Figure 1. Detection of human polyomavirus early region proteins in HEK293 cells.

Figure 1

(A) Splicing arrangement of simian virus 40 (SV40) and JC virus (JCV) T antigens. Rectangles indicate the coding sequences: dark gray rectangles represent exon 1 and the light gray rectangles represent exon 2. Dotted lines represent the intron sequences. The PAb416 diagnostic antibody recognizes an epitope within aa 83–126 of exon 2 that is conserved in most of the human polyomaviruses (HPyVs). Different splicing events in JCV T antigen give rise to truncated forms of large T (LT), including T′165, T′136, and T′135. (B) Early gene expression of HPyVs was analyzed by Western blotting (WB) using anti-Flag, PAb416, Xt7, or 2t2. Observed sizes of LT from different HPyVs vary between 75 and 125 kDa. HPyV T antigen splice variants are between 15 and 60 kDa (HPyV T antigen splice variants are indicated by a plus sign in C).
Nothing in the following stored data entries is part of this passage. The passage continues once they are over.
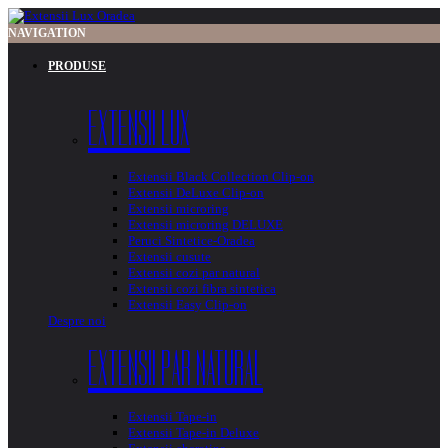
NAVIGATION
PRODUSE
EXTENSII LUX
Extensii Black Collection Clip-on
Extensii DeLuxe Clip-on
Extensii microring
Extensii microring DELUXE
Peruci Sintetice-Oradea
Extensii cusute
Extensii cozi par natural
Extensii cozi fibra sintetica
Extensii Easy Clip-on
Despre noi
EXTENSII PAR NATURAL
Extensii Tape-in
Extensii Tape-in Deluxe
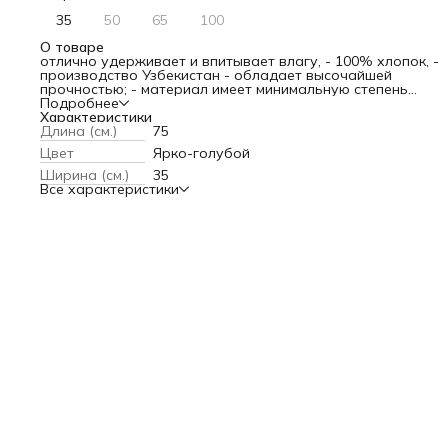
35
50
65
100
О товаре
отлично удерживает и впитывает влагу, - 100% хлопок, -
производство Узбекистан - обладает высочайшей
прочностью; - материал имеет минимальную степень
осыпаемости; - легко и быстро отжимается и сохнет, - не
Подробнее
оставляет после себя разводов; - на обработанной
Характеристики
поверхности не оставляет волокон; - высокая степень
Длина (см.)
75
эксплуатации.
Цвет
Ярко-голубой
Ширина (см.)
35
Все характеристики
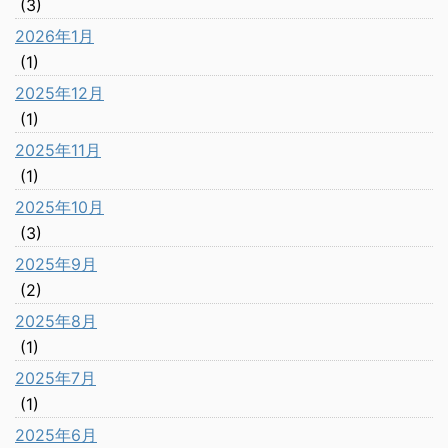
(3)
2026年1月
(1)
2025年12月
(1)
2025年11月
(1)
2025年10月
(3)
2025年9月
(2)
2025年8月
(1)
2025年7月
(1)
2025年6月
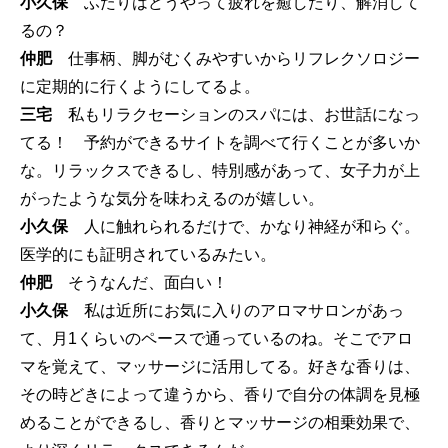
小久保
ふたりはどうやって疲れを癒したり、解消して
るの？
仲肥
仕事柄、脚がむくみやすいからリフレクソロジー
に定期的に行くようにしてるよ。
三宅
私もリラクセーションのスパには、お世話になっ
てる！ 予約ができるサイトを調べて行くことが多いか
な。リラックスできるし、特別感があって、女子力が上
がったような気分を味わえるのが嬉しい。
小久保
人に触れられるだけで、かなり神経が和らぐ。
医学的にも証明されているみたい。
仲肥
そうなんだ、面白い！
小久保
私は近所にお気に入りのアロマサロンがあっ
て、月1くらいのペースで通っているのね。そこでアロ
マを覚えて、マッサージに活用してる。好きな香りは、
その時どきによって違うから、香りで自分の体調を見極
めることができるし、香りとマッサージの相乗効果で、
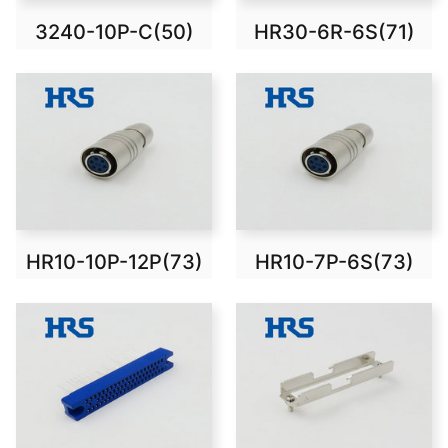
3240-10P-C(50)
HR30-6R-6S(71)
HR10-10P-12P(73)
HR10-7P-6S(73)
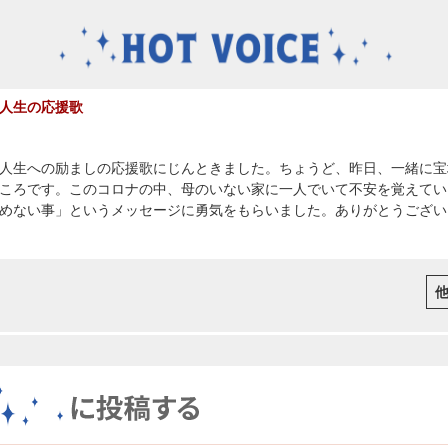
人生の応援歌
人生への励ましの応援歌にじんときました。ちょうど、昨日、一緒に宝
ころです。このコロナの中、母のいない家に一人でいて不安を覚えてい
めない事」というメッセージに勇気をもらいました。ありがとうござい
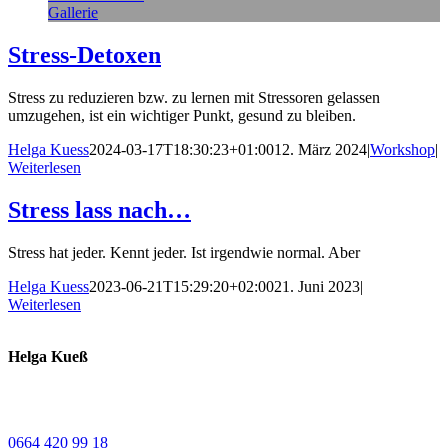
Gallerie
Stress-Detoxen
Stress zu reduzieren bzw. zu lernen mit Stressoren gelassen
umzugehen, ist ein wichtiger Punkt, gesund zu bleiben.
Helga Kuess
2024-03-17T18:30:23+01:00
12. März 2024
|
Workshop
|
Weiterlesen
Stress lass nach…
Stress hat jeder. Kennt jeder. Ist irgendwie normal. Aber
Helga Kuess
2023-06-21T15:29:20+02:00
21. Juni 2023
|
Weiterlesen
Helga Kueß
Koschatstraße 38
9020 Klagenfurt a. W.
0664 420 99 18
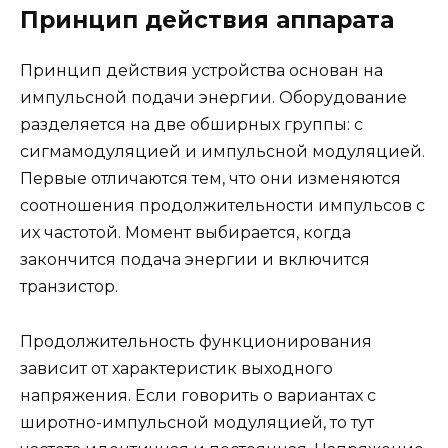
Принцип действия аппарата
Принцип действия устройства основан на
импульсной подачи энергии. Оборудование
разделяется на две обширных группы: с
сигмамодуляцией и импульсной модуляцией.
Первые отличаются тем, что они изменяются
соотношения продолжительности импульсов с
их частотой. Момент выбирается, когда
закончится подача энергии и включится
транзистор.
Продолжительность функционирования
зависит от характеристик выходного
напряжения. Если говорить о вариантах с
широтно-импульсной модуляцией, то тут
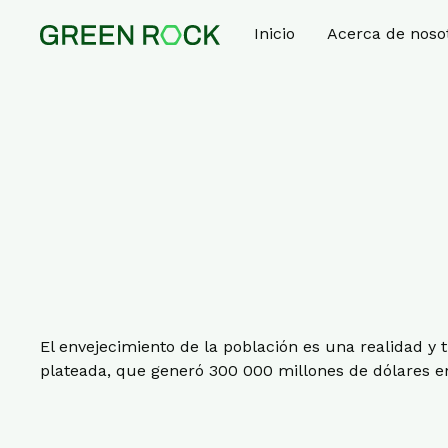
Inicio
Acerca de noso
El envejecimiento de la población es una realidad y 
plateada, que generó 300 000 millones de dólares e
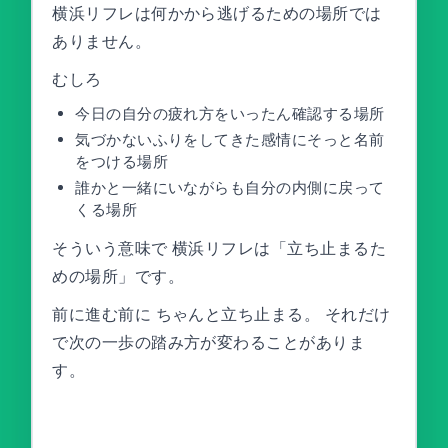
横浜リフレは何かから逃げるための場所では
ありません。
むしろ
今日の自分の疲れ方をいったん確認する場所
気づかないふりをしてきた感情にそっと名前
をつける場所
誰かと一緒にいながらも自分の内側に戻って
くる場所
そういう意味で 横浜リフレは「立ち止まるた
めの場所」です。
前に進む前に ちゃんと立ち止まる。 それだけ
で次の一歩の踏み方が変わることがありま
す。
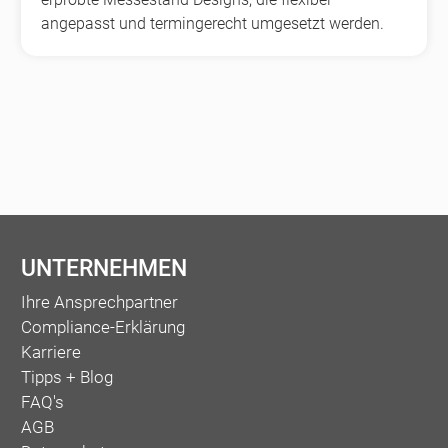
angepasst und termingerecht umgesetzt werden.
UNTERNEHMEN
Ihre Ansprechpartner
Compliance-Erklärung
Karriere
Tipps + Blog
FAQ's
AGB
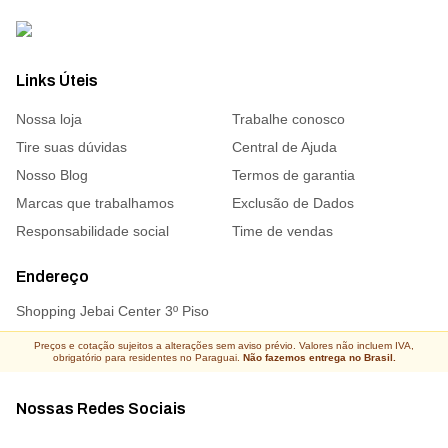
Links Úteis
Nossa loja
Trabalhe conosco
Tire suas dúvidas
Central de Ajuda
Nosso Blog
Termos de garantia
Marcas que trabalhamos
Exclusão de Dados
Responsabilidade social
Time de vendas
Endereço
Shopping Jebai Center 3º Piso
Preços e cotação sujeitos a alterações sem aviso prévio. Valores não incluem IVA,
obrigatório para residentes no Paraguai.
Não fazemos entrega no Brasil.
Nossas Redes Sociais
Acompanhe todas as novidades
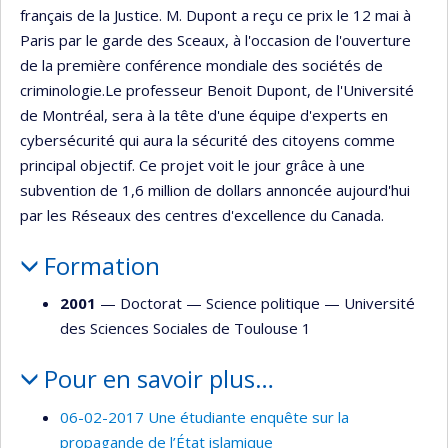
français de la Justice. M. Dupont a reçu ce prix le 12 mai à
Paris par le garde des Sceaux, à l'occasion de l'ouverture
de la première conférence mondiale des sociétés de
criminologie.Le professeur Benoit Dupont, de l'Université
de Montréal, sera à la tête d'une équipe d'experts en
cybersécurité qui aura la sécurité des citoyens comme
principal objectif. Ce projet voit le jour grâce à une
subvention de 1,6 million de dollars annoncée aujourd'hui
par les Réseaux des centres d'excellence du Canada.
Formation
2001
— Doctorat —
Science politique
—
Université
des Sciences Sociales de Toulouse 1
Pour en savoir plus…
06-02-2017 Une étudiante enquête sur la
propagande de l’État islamique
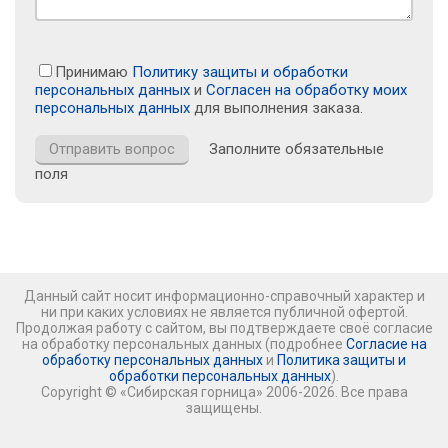
Принимаю
Политику защиты и обработки
персональных данных
и
Согласен на обработку моих
персональных данных
для выполнения заказа.
Заполните обязательные
поля
Данный сайт носит информационно-справочный характер и
ни при каких условиях не является публичной офертой.
Продолжая работу с сайтом, вы подтверждаете своё согласие
на обработку персональных данных (подробнее
Согласие на
обработку персональных данных
и
Политика защиты и
обработки персональных данных
).
Copyright © «Сибирская горница» 2006-2026. Все права
защищены.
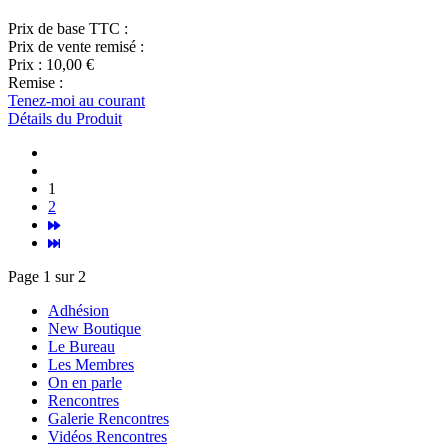
Prix de base TTC :
Prix de vente remisé :
Prix :
10,00 €
Remise :
Tenez-moi au courant
Détails du Produit
1
2
Page 1 sur 2
Adhésion
New Boutique
Le Bureau
Les Membres
On en parle
Rencontres
Galerie Rencontres
Vidéos Rencontres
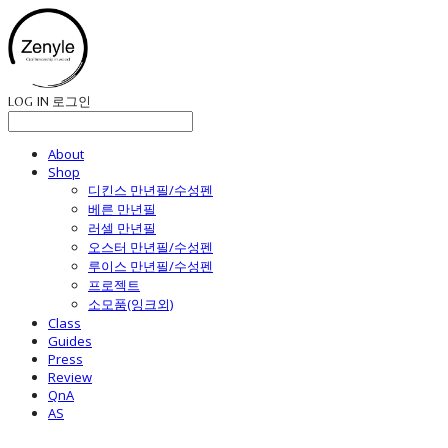
LOG IN
로그인
About
Shop
디킨스 만년필/수성펜
베른 만년필
러셀 만년필
오스터 만년필/수성펜
루이스 만년필/수성펜
프로젝트
소모품(잉크외)
Class
Guides
Press
Review
QnA
AS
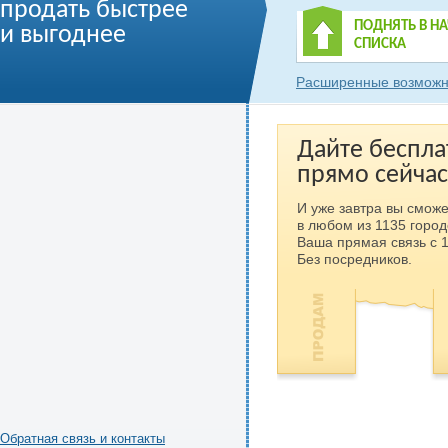
продать быстрее
ПОДНЯТЬ В Н
и выгоднее
СПИСКА
Расширенные возможн
Дайте беспла
прямо сейчас
И уже завтра вы сможе
в любом из 1135 город
Ваша прямая связь с 
Без посредников.
Обратная связь и контакты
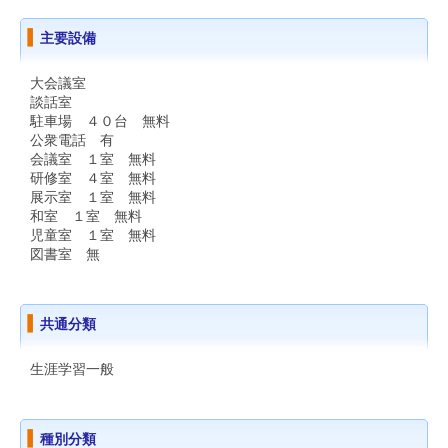
主要設備
大会議室
談話室
駐車場 ４０台 無料
公衆電話 有
会議室 １室 無料
研修室 ４室 無料
展示室 １室 無料
和室 １室 無料
児童室 １室 無料
図書室 無
共通分類
生涯学習一般
種別分類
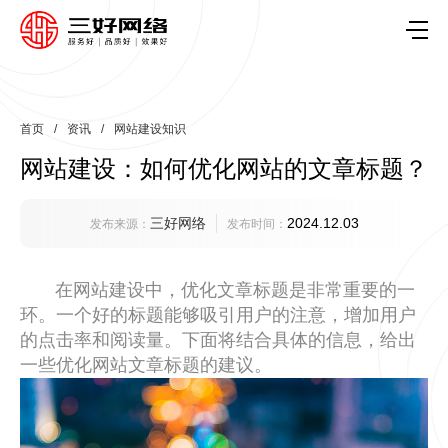
首页
/
资讯
/
网站建设知识
网站建设：如何优化网站的文章标题？
三好网络
2024.12.03
发布来源：
发布时间：
在网站建设中，优化文章标题是非常重要的一
环。一个好的标题能够吸引用户的注意，增加用户
的点击率和阅读量。下面将结合具体的信息，给出
一些优化网站文章标题的建议。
PAb416 antibody detects early proteins from BKV, JCV, KIV, WUV, HPyV6, HPyV7, TSV, HPyV10, and HPyV11. Xt7 antibody detects early region proteins from HPyV6, HPyV7, TSV, HPyV9, HPyV10, HPyV11, HPyV12, and NJPyV and detects KIV, MCV, and JCV splice forms weakly. 2t2 antibody detects MCV LT and the 57 kDa T. (C) The predicted sizes of HPyV T antigens (in kDa) are shown for respective immunoblots. sT, small T; BKV, BK virus; JCV, JC virus; KIV, KI virus; WUV, WU virus; MCV, Merkel cell polyomavirus; TSV, trichodysplasia-spinulosa virus; NJPyV, New Jersey polyomavirus.